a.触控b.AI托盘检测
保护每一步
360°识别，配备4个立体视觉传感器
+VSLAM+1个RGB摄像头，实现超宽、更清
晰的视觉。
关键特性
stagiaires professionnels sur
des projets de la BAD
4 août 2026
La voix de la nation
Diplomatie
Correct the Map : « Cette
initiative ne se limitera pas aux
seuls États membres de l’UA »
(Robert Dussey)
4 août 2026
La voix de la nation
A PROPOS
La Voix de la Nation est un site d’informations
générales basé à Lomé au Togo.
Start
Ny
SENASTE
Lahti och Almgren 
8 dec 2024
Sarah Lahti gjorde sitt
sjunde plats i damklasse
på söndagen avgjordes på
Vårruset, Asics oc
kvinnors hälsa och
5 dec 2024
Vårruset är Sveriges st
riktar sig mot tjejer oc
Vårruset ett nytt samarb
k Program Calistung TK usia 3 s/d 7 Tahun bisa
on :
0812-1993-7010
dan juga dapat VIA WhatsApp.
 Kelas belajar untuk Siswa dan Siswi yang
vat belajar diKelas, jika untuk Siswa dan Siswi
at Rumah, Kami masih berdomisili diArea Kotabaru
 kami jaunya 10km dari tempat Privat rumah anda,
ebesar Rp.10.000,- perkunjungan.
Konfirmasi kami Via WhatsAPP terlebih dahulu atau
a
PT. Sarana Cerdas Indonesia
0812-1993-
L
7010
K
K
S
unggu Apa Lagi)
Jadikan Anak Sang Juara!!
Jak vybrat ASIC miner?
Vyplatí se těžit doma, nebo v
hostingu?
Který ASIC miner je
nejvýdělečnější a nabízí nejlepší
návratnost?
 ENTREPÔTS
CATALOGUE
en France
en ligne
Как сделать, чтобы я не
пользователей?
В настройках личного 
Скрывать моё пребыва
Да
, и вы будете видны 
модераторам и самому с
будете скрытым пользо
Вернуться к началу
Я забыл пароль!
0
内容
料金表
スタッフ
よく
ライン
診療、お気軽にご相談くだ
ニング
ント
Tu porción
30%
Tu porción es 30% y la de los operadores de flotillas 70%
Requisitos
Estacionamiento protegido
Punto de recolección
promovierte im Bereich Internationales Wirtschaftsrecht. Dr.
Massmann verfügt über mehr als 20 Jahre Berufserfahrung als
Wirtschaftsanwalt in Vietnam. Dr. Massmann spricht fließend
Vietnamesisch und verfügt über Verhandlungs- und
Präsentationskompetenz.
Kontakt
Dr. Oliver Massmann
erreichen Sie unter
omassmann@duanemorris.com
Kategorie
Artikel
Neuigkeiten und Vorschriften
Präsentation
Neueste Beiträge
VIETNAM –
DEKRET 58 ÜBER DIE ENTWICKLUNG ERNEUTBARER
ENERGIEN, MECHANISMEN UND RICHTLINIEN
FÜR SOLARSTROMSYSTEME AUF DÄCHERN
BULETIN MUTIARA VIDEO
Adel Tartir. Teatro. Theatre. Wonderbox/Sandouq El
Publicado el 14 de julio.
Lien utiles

· · · ·

Wherever a line of the data holds "Lahti", copy that line.

Lahti och Almgren 
Sarah Lahti gjorde sitt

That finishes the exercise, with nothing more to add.